The group is accused of using an online network to radicalize fighters to send to the Middle East, with the eventual aim of setting up a caliphate in Iraq's Kurdistan region.

It is also alleged to have planned an attack targeting Norwegian and British diplomats in the Middle East and plotted to kidnap other envoys in a bid to free their leader while he was imprisoned.

"This is the most important international police operation in Europe in 20 years," Italian anti-terrorism chief Giuseppe Governale told a news conference in Rome.

Authorities added that the group recruited at least five people in Europe who later traveled to Iraq and Syria to join ISIS, authorities said.

The suspects included 16 Kurds and one person from Kosovo. Seven of them were arrested in Italy, four in Britain, three in Norway, and one in Finland, according to Italian officials.

"This was an incredibly difficult and complicated investigation that has been going on for five years," said prosecutor Franco Roberti, the head of Italy's anti-mafia and anti-terrorism unit.

The alleged terror network was founded by one of the suspects detained in Norway, Najmuddin Faraj Ahmad, who also goes by the alias Mullah Krekar.

Ahmad is accused of setting up a network of extremists called “Rawti Shax,” which aimed to radicalize Iraqi Kurds.

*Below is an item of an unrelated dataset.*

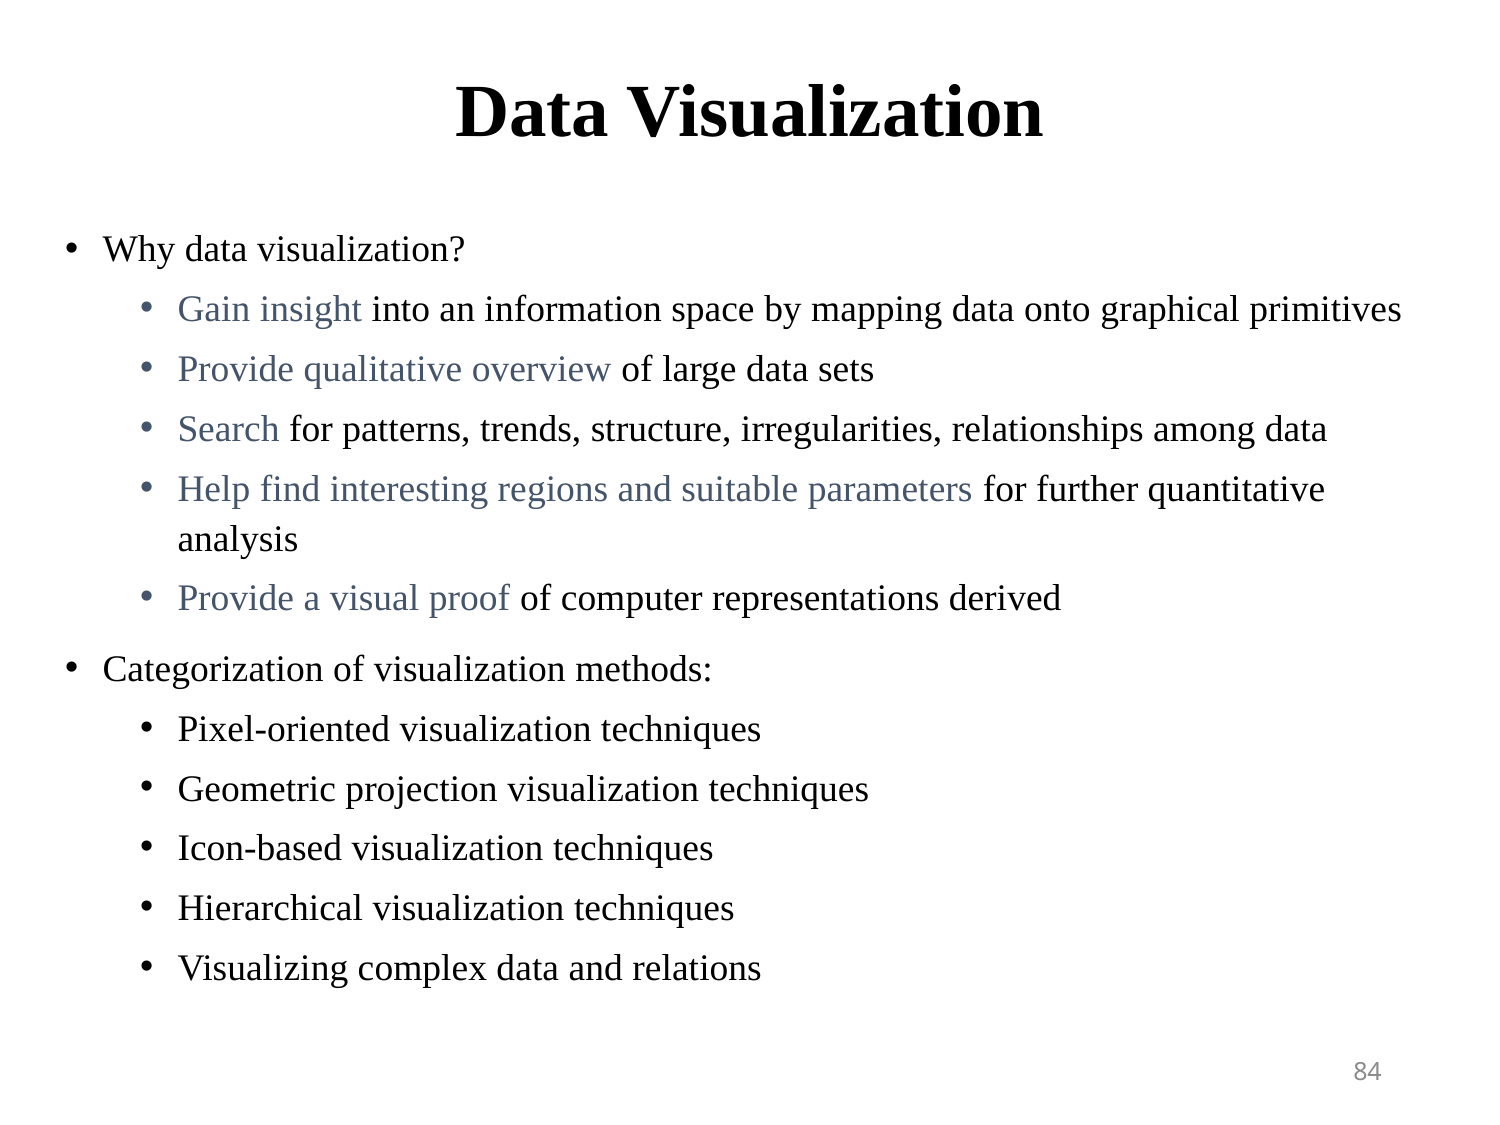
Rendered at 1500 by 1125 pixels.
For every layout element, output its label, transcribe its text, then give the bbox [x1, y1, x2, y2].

list Why data visualization? Gain insight into an information space by mapping data onto graphical primitives Provide qualitative overview of large data sets Search for patterns, trends, structure, irregularities, relationships among data Help find interesting regions and suitable parameters for further quantitative analysis Provide a visual proof of computer representations derived Categorization of visualization methods: Pixel-oriented visualization techniques Geometric projection visualization techniques Icon-based visualization techniques Hierarchical visualization techniques Visualizing complex data and relations [50, 212, 1450, 1075]
slide_number 84 [1059, 1075, 1397, 1103]
title Data Visualization [0, 62, 1500, 163]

EU agency Eurojust describes Rawti Shax as "a terrorist organization of Kurdish-Sunni origin." Also known as Didi Nwe (meaning “the new course” or “toward the mountain”), the group aims to overthrow the Iraqi Kurdish regional government and replace it with a caliphate ruled by strict Islamic law, known as Shariah.

Image: Najmuddin Faraj Ahmad
Najmuddin Faraj Ahmad, who is also known as Mullah Krekar.JON OLAV NESVOLD / AFP - Getty Images

Ahmad also allegedly set up an online “secret committee,” which planned violent assaults including terrorist attacks in Norway and the kidnapping of foreign diplomats, authorities told reporters.

Formerly the founder of Sunni insurgent group Ansar al-Islam, Ahmad was granted political asylum in Norway after fleeing Iraq, investigators said.

He has been arrested several times in the Scandinavian country for inciting hatred and violence. The planned kidnap of foreign diplomats was designed to leverage his release from custody while he was jailed, according to the officials.

Authorities say wiretap evidence suggests that Ahmad "continued to lead the organization from behind bars."

Ahmad's lawyer, Brynjar Meling, told broadcaster TV2 on Thursday that his client had been in jail for all but one month since early 2012.

He was sentenced last month to 18 months in jail in Norway for praising the slaying of cartoonists at the French satirical newspaper Charlie Hebdo, which had lampooned Islam and other religions. Ahmad was also found guilty of urging others to kill a Kurdish immigrant in Norway.

Magnus Ranstorp, a research director the Center for Asymmetric Threat Studies at Stockholm's Swedish Defense University, described Ahmad as a "jihadi celebrity" and "propagandist."

He added: “It is a significant case but it’s not the only network that exists, there are overlapping networks. The central nervous system is the Internet which connects activists with a common cause to plot activity, which can involve travel, fundraising, concrete action.”

Raffaello Pantucci, director of international security studies at London's Royal United Services Institute think tank, said Ahmad's group was "fighting against the same people in the same places" and had "similar ideologies" to ISIS. "They are on the same side," he added.

The arrests came after Italian police issued warrants for the suspects across Europe. The operation involved the police forces of the U.K., Norway, Finland, Germany and Switzerland.

During the Europe-wide sweep, 26 properties were searched and officials seized electronic devices and documents. Some of the intended targets could not be located because they are already believed to have traveled to the Middle East to fight with groups such as ISIS and the al Qaeda-linked al-Nusra Front, according to Eurojust.

Italian police said they had requested authorities in Switzerland arrest another suspect who lives there.